Records for this task Block Start

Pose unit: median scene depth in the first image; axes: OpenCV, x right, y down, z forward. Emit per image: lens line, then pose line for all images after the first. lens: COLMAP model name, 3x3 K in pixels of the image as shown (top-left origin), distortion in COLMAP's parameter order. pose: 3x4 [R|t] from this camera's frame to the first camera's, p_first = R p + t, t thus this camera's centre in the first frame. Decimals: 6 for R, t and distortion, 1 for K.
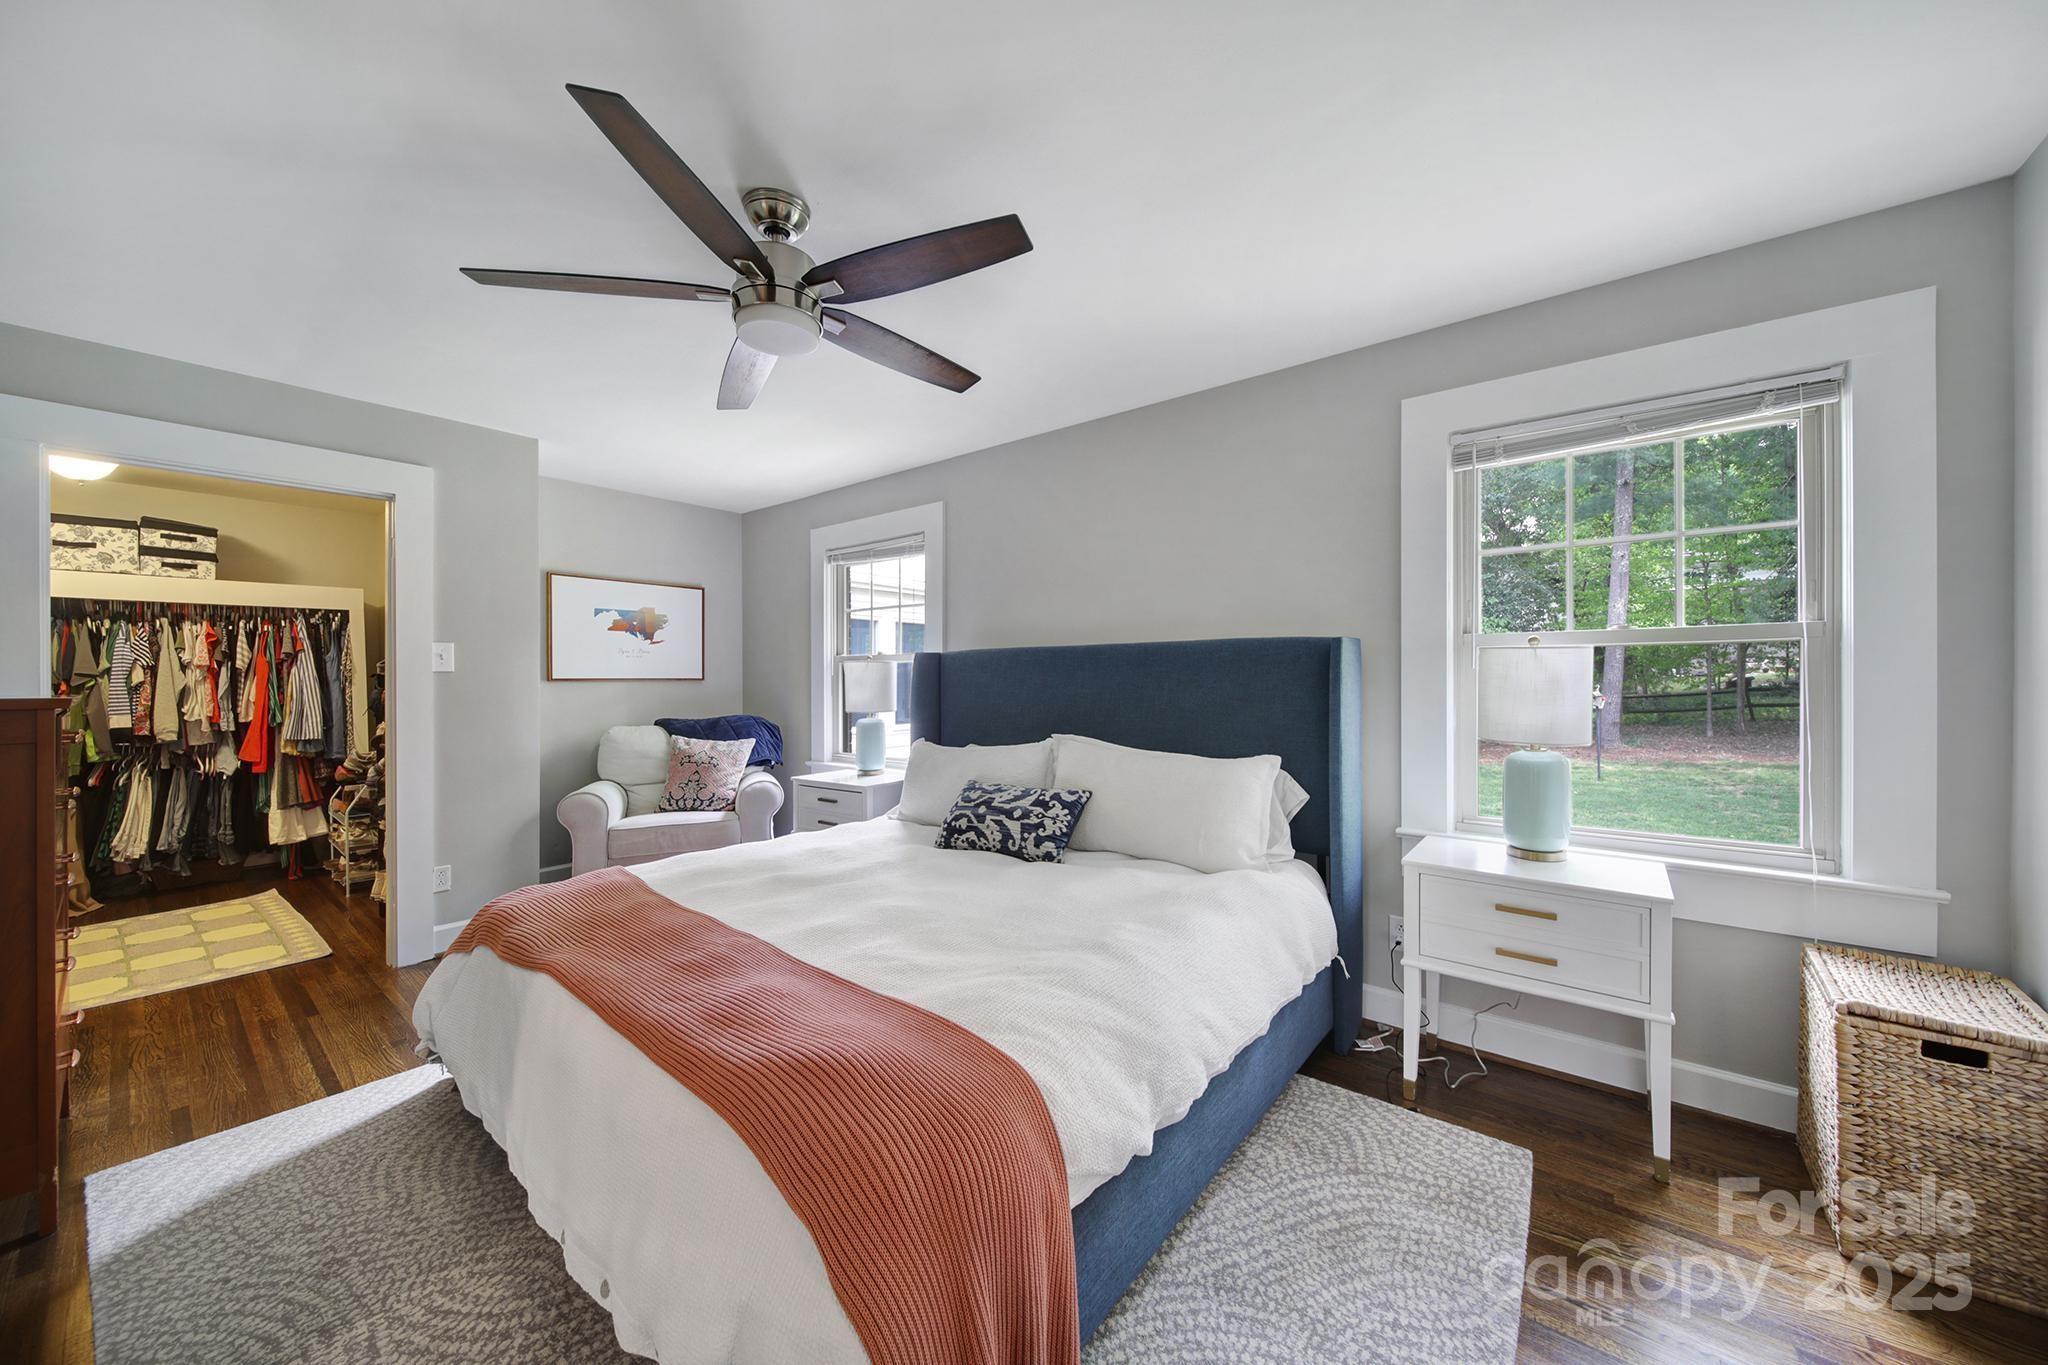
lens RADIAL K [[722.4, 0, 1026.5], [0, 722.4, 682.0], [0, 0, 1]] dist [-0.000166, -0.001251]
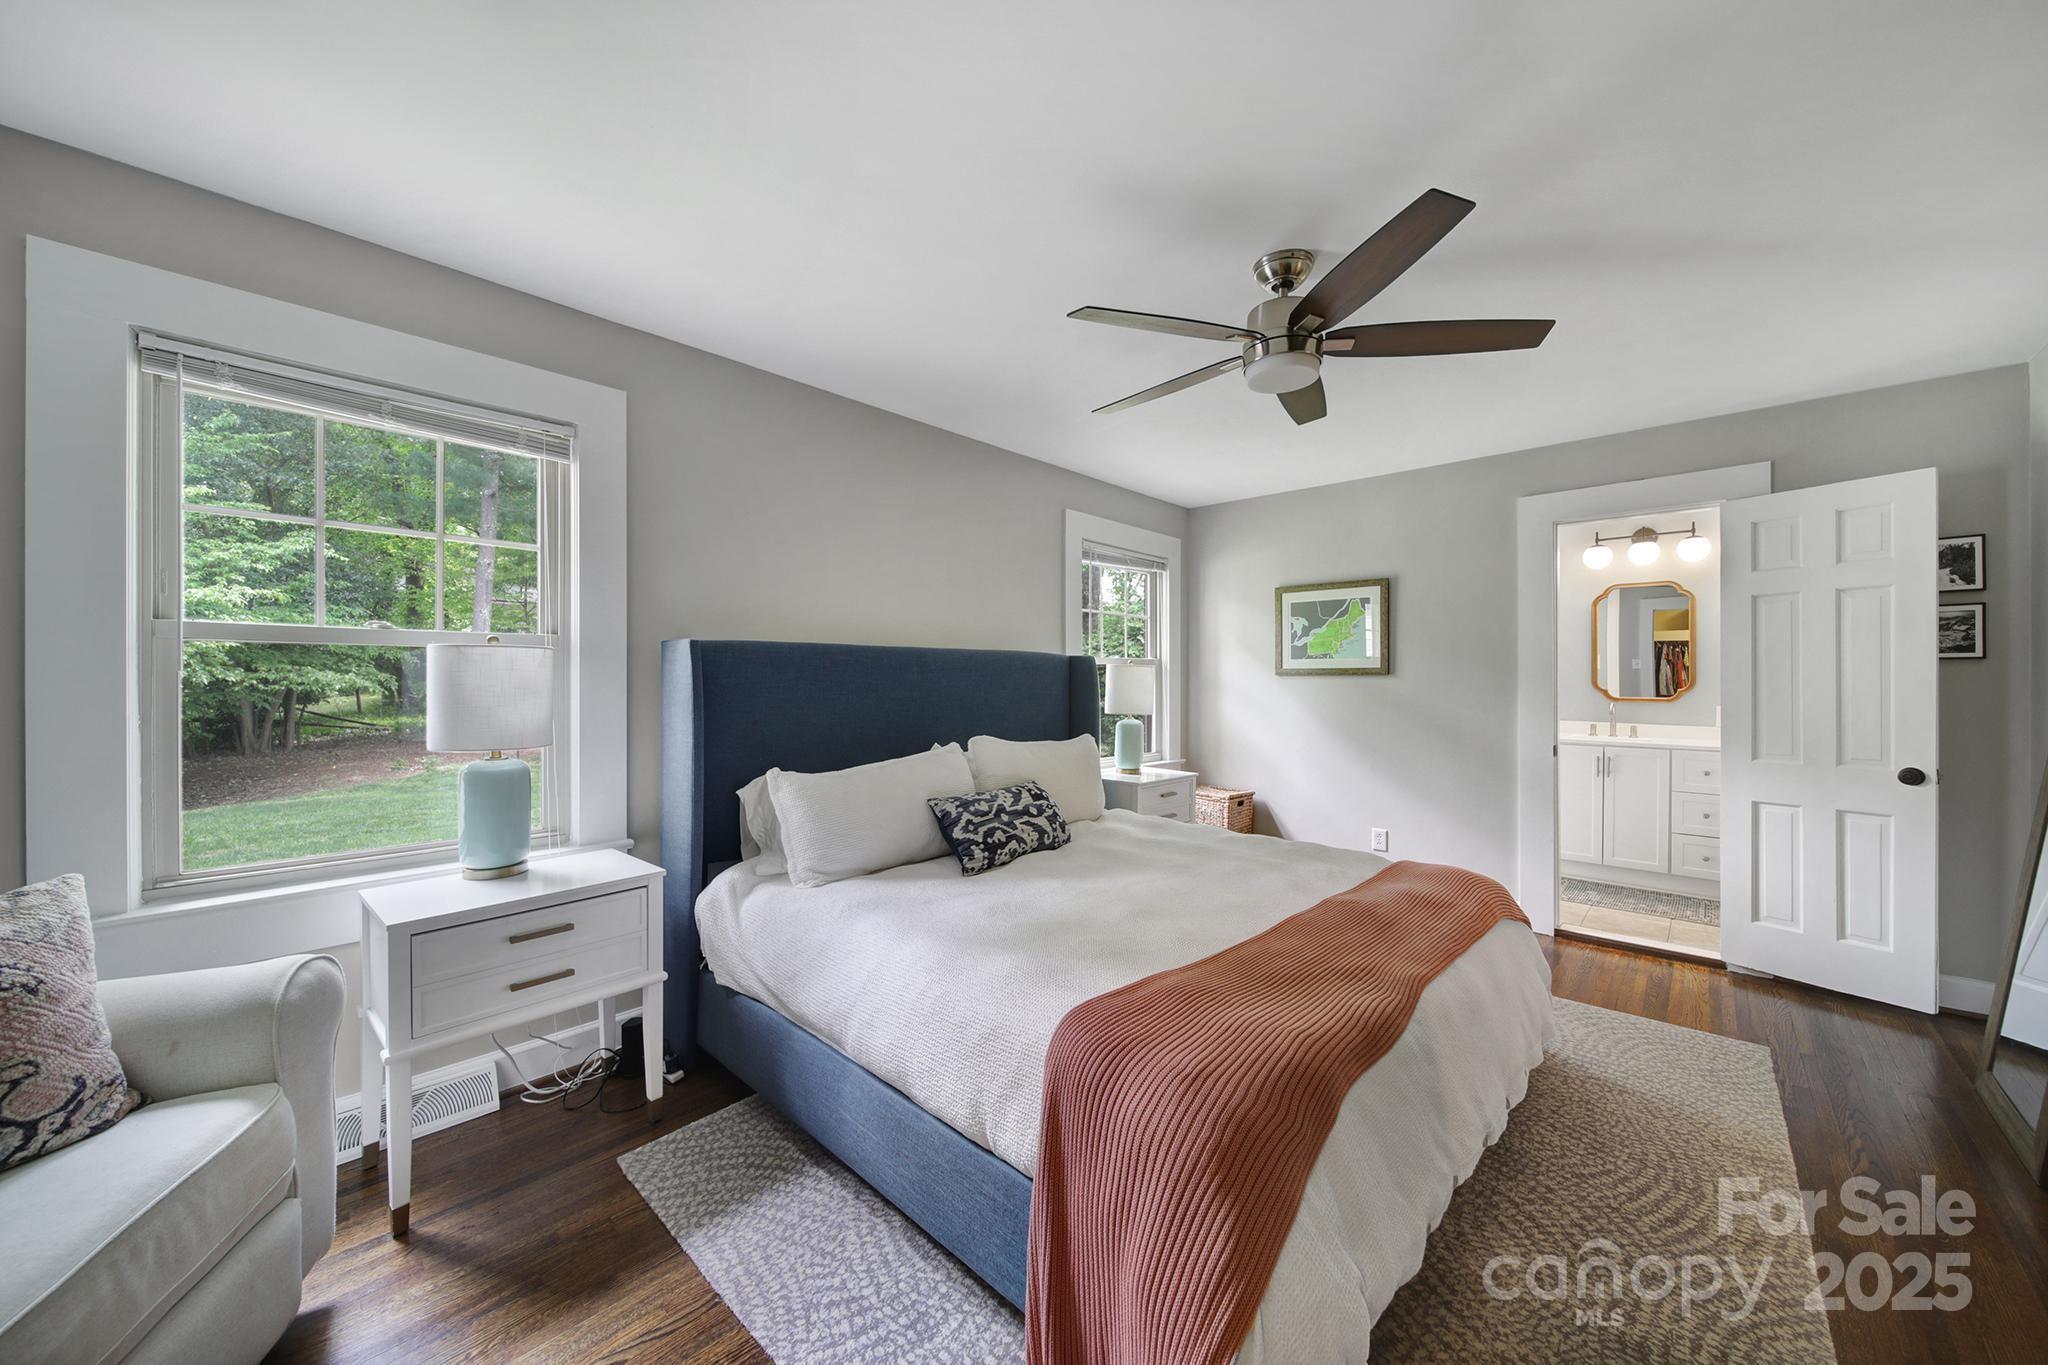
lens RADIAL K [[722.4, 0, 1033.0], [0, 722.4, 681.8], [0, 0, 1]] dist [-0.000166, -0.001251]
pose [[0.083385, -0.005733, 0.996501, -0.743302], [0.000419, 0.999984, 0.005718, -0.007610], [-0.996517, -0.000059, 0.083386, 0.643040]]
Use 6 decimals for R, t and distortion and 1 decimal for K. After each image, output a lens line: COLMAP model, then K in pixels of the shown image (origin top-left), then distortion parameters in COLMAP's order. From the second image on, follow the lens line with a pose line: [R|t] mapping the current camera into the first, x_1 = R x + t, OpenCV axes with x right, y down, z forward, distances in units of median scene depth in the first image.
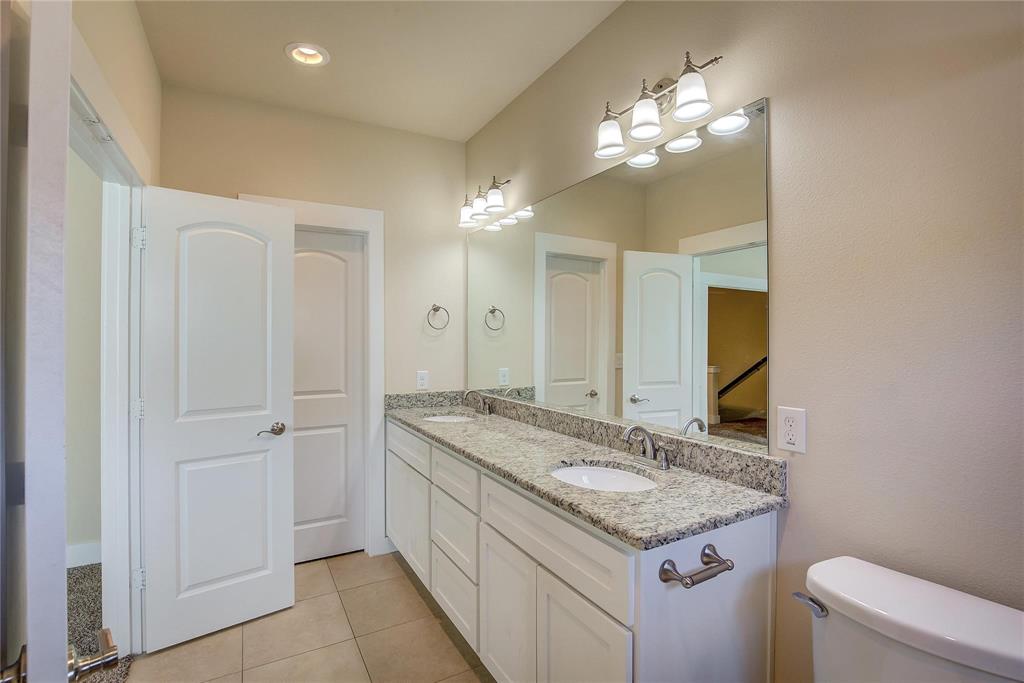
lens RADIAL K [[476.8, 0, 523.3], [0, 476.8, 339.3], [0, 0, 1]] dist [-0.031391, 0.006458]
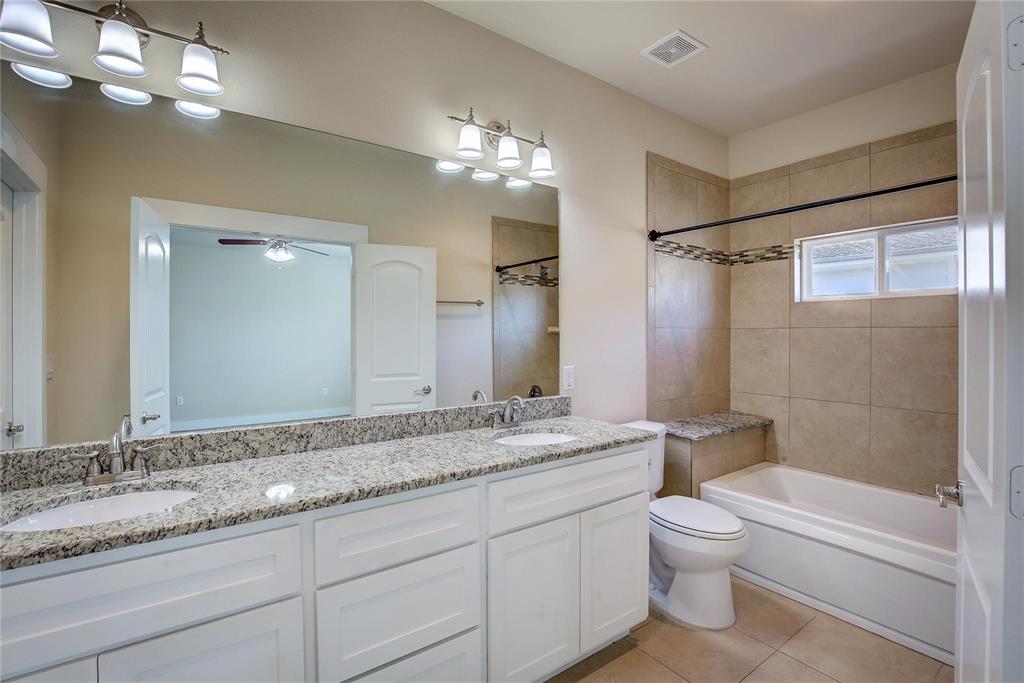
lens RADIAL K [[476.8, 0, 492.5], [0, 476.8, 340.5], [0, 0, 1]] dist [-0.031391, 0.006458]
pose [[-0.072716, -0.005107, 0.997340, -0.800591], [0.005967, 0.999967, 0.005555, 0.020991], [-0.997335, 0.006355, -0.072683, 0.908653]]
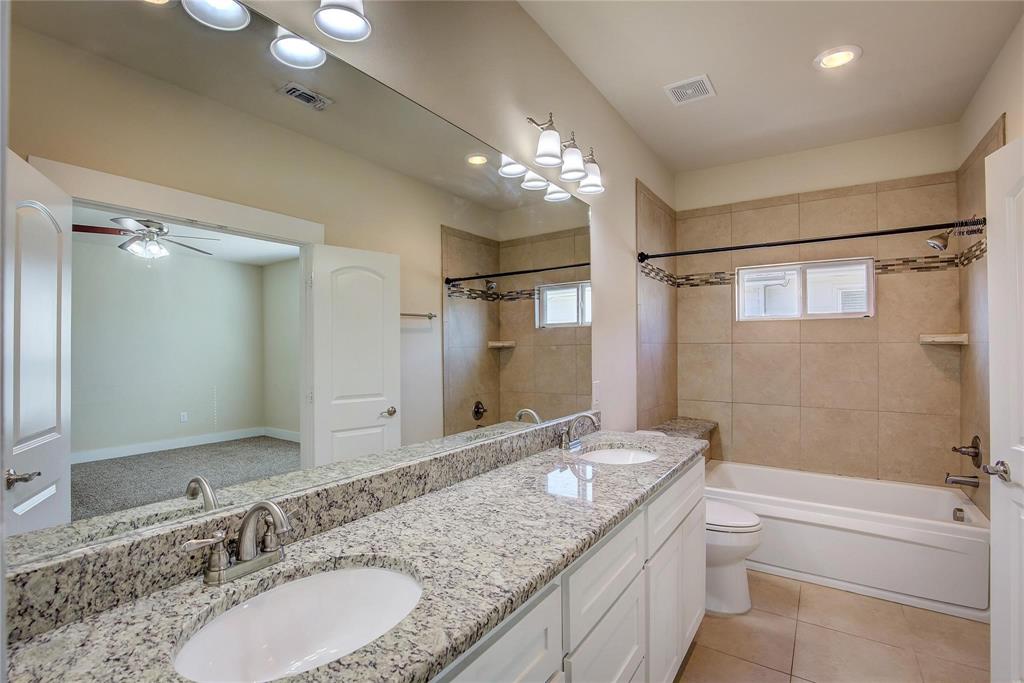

Records for this task Block End

== Your instructions ==
Copy out every entry above word for word, but leave the pictures out.

== Answer box ==
Pose unit: median scene depth in the first image; axes: OpenCV, x right, y down, z forward. Emit per image: lens line, then pose line for all images after the first. lens: COLMAP model name, 3x3 K in pixels of the image as shown (top-left origin), distortion in COLMAP's parameter order. pose: 3x4 [R|t] from this camera's frame to the first camera's, p_first = R p + t, t thus this camera's centre in the first frame. Decimals: 6 for R, t and distortion, 1 for K.
lens RADIAL K [[722.4, 0, 1026.5], [0, 722.4, 682.0], [0, 0, 1]] dist [-0.000166, -0.001251]
lens RADIAL K [[722.4, 0, 1033.0], [0, 722.4, 681.8], [0, 0, 1]] dist [-0.000166, -0.001251]
pose [[0.083385, -0.005733, 0.996501, -0.743302], [0.000419, 0.999984, 0.005718, -0.007610], [-0.996517, -0.000059, 0.083386, 0.643040]]
Use 6 decimals for R, t and distortion and 1 decimal for K. After each image, output a lens line: COLMAP model, then K in pixels of the shown image (origin top-left), then distortion parameters in COLMAP's order. From the second image on, follow the lens line with a pose line: [R|t] mapping the current camera into the first, x_1 = R x + t, OpenCV axes with x right, y down, z forward, distances in units of median scene depth in the first image.
lens RADIAL K [[476.8, 0, 523.3], [0, 476.8, 339.3], [0, 0, 1]] dist [-0.031391, 0.006458]
lens RADIAL K [[476.8, 0, 492.5], [0, 476.8, 340.5], [0, 0, 1]] dist [-0.031391, 0.006458]
pose [[-0.072716, -0.005107, 0.997340, -0.800591], [0.005967, 0.999967, 0.005555, 0.020991], [-0.997335, 0.006355, -0.072683, 0.908653]]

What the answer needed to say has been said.